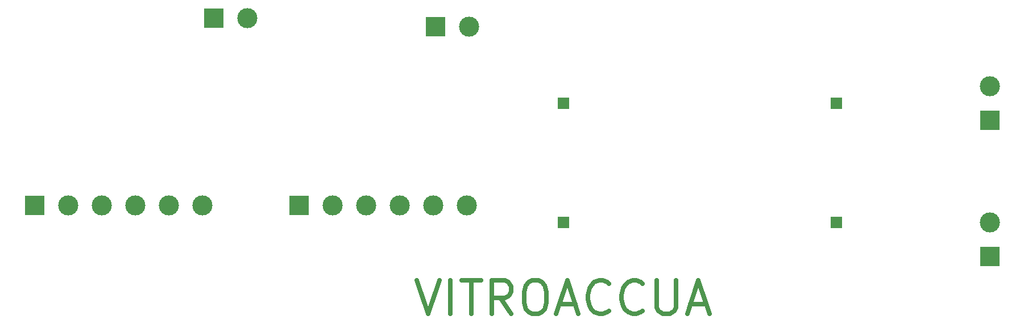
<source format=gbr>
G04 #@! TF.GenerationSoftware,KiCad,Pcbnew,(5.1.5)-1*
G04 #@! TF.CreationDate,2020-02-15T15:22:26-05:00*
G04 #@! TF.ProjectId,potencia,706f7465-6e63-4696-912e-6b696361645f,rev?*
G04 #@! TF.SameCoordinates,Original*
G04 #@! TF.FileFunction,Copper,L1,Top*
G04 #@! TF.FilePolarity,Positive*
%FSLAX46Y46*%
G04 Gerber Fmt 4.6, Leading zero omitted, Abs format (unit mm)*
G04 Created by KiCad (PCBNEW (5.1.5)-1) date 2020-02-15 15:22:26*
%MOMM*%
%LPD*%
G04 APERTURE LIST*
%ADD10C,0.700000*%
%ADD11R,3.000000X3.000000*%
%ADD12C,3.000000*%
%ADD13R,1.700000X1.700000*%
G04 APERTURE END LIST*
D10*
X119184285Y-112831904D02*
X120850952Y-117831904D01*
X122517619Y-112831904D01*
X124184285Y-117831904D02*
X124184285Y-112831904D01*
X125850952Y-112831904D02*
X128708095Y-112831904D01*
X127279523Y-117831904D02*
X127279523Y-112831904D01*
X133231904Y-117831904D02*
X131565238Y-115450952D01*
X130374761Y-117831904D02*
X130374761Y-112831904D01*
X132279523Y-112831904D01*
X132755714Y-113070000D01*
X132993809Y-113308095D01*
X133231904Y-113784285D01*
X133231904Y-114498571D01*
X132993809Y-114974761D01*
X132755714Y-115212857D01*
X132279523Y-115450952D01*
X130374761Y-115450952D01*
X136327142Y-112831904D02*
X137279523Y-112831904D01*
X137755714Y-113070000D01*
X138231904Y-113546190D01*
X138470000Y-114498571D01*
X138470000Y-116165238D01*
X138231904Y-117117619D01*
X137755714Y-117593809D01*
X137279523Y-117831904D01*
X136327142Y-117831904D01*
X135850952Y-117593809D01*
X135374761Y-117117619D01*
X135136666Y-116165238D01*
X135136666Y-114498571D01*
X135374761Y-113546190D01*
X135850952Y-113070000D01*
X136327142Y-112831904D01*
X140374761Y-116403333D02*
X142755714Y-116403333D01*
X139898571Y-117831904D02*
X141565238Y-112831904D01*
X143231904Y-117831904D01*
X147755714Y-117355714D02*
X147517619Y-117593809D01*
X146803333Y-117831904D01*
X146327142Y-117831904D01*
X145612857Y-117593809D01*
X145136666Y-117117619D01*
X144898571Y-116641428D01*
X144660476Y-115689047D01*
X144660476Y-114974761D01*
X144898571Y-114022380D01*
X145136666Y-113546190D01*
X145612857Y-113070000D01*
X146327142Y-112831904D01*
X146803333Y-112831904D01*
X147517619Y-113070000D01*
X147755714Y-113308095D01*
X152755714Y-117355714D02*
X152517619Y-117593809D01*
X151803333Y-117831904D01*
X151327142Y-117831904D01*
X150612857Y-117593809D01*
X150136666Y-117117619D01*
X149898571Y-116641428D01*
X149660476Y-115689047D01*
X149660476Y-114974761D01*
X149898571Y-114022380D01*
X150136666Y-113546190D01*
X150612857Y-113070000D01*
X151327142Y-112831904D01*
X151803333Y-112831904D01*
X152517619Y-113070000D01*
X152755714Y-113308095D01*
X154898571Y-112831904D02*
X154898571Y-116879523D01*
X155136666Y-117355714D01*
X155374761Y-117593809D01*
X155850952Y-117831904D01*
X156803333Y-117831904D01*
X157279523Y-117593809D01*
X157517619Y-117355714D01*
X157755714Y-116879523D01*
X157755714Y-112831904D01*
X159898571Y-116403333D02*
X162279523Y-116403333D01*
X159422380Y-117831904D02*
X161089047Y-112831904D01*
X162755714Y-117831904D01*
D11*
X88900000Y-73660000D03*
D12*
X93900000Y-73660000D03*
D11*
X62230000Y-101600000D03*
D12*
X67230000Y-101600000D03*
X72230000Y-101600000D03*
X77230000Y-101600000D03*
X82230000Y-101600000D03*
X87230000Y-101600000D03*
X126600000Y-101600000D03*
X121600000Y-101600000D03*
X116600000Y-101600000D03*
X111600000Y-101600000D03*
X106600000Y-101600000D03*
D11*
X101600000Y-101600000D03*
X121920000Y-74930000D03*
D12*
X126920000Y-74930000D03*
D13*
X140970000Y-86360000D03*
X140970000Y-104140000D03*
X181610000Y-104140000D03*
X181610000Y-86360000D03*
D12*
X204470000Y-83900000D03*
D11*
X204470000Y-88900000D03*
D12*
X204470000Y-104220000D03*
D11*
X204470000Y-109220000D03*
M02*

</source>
########
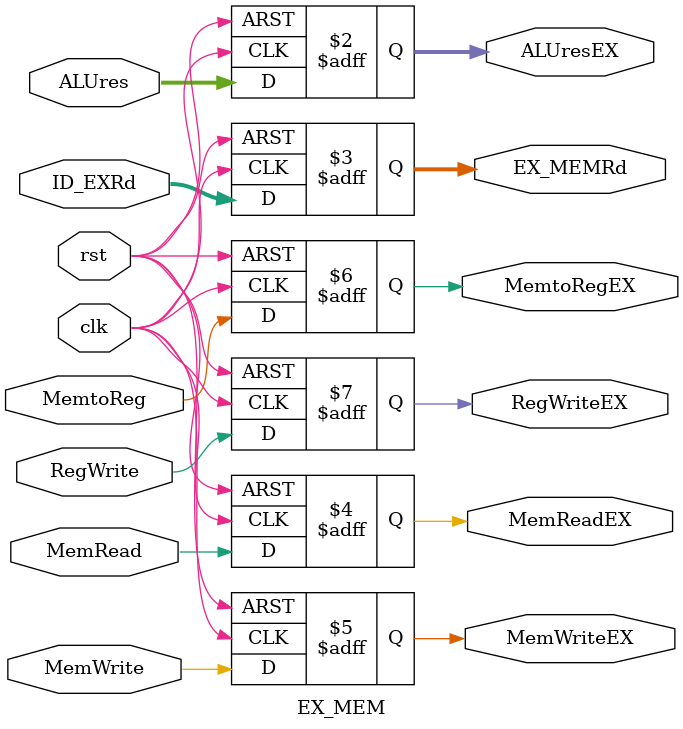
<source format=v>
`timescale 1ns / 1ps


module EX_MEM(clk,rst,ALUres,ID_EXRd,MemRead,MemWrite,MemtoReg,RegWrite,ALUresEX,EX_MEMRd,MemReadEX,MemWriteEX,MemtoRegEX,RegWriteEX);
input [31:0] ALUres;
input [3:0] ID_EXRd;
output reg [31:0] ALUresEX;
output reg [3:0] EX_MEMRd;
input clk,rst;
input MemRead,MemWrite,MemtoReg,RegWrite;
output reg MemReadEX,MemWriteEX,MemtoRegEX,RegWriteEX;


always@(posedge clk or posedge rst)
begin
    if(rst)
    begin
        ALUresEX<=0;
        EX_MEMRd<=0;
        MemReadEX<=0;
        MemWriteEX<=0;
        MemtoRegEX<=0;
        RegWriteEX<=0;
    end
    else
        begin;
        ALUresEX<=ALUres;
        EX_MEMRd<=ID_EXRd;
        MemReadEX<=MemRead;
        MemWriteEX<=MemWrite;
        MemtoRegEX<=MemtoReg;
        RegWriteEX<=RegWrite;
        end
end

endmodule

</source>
########
Wherever the line holding "X130374761Y-112831904D01*" falls in the entries above, copy exactly from it through the line holding "X156803333Y-117831904D01*", inclusive, and add nothing.

- [Answer section]
X130374761Y-112831904D01*
X132279523Y-112831904D01*
X132755714Y-113070000D01*
X132993809Y-113308095D01*
X133231904Y-113784285D01*
X133231904Y-114498571D01*
X132993809Y-114974761D01*
X132755714Y-115212857D01*
X132279523Y-115450952D01*
X130374761Y-115450952D01*
X136327142Y-112831904D02*
X137279523Y-112831904D01*
X137755714Y-113070000D01*
X138231904Y-113546190D01*
X138470000Y-114498571D01*
X138470000Y-116165238D01*
X138231904Y-117117619D01*
X137755714Y-117593809D01*
X137279523Y-117831904D01*
X136327142Y-117831904D01*
X135850952Y-117593809D01*
X135374761Y-117117619D01*
X135136666Y-116165238D01*
X135136666Y-114498571D01*
X135374761Y-113546190D01*
X135850952Y-113070000D01*
X136327142Y-112831904D01*
X140374761Y-116403333D02*
X142755714Y-116403333D01*
X139898571Y-117831904D02*
X141565238Y-112831904D01*
X143231904Y-117831904D01*
X147755714Y-117355714D02*
X147517619Y-117593809D01*
X146803333Y-117831904D01*
X146327142Y-117831904D01*
X145612857Y-117593809D01*
X145136666Y-117117619D01*
X144898571Y-116641428D01*
X144660476Y-115689047D01*
X144660476Y-114974761D01*
X144898571Y-114022380D01*
X145136666Y-113546190D01*
X145612857Y-113070000D01*
X146327142Y-112831904D01*
X146803333Y-112831904D01*
X147517619Y-113070000D01*
X147755714Y-113308095D01*
X152755714Y-117355714D02*
X152517619Y-117593809D01*
X151803333Y-117831904D01*
X151327142Y-117831904D01*
X150612857Y-117593809D01*
X150136666Y-117117619D01*
X149898571Y-116641428D01*
X149660476Y-115689047D01*
X149660476Y-114974761D01*
X149898571Y-114022380D01*
X150136666Y-113546190D01*
X150612857Y-113070000D01*
X151327142Y-112831904D01*
X151803333Y-112831904D01*
X152517619Y-113070000D01*
X152755714Y-113308095D01*
X154898571Y-112831904D02*
X154898571Y-116879523D01*
X155136666Y-117355714D01*
X155374761Y-117593809D01*
X155850952Y-117831904D01*
X156803333Y-117831904D01*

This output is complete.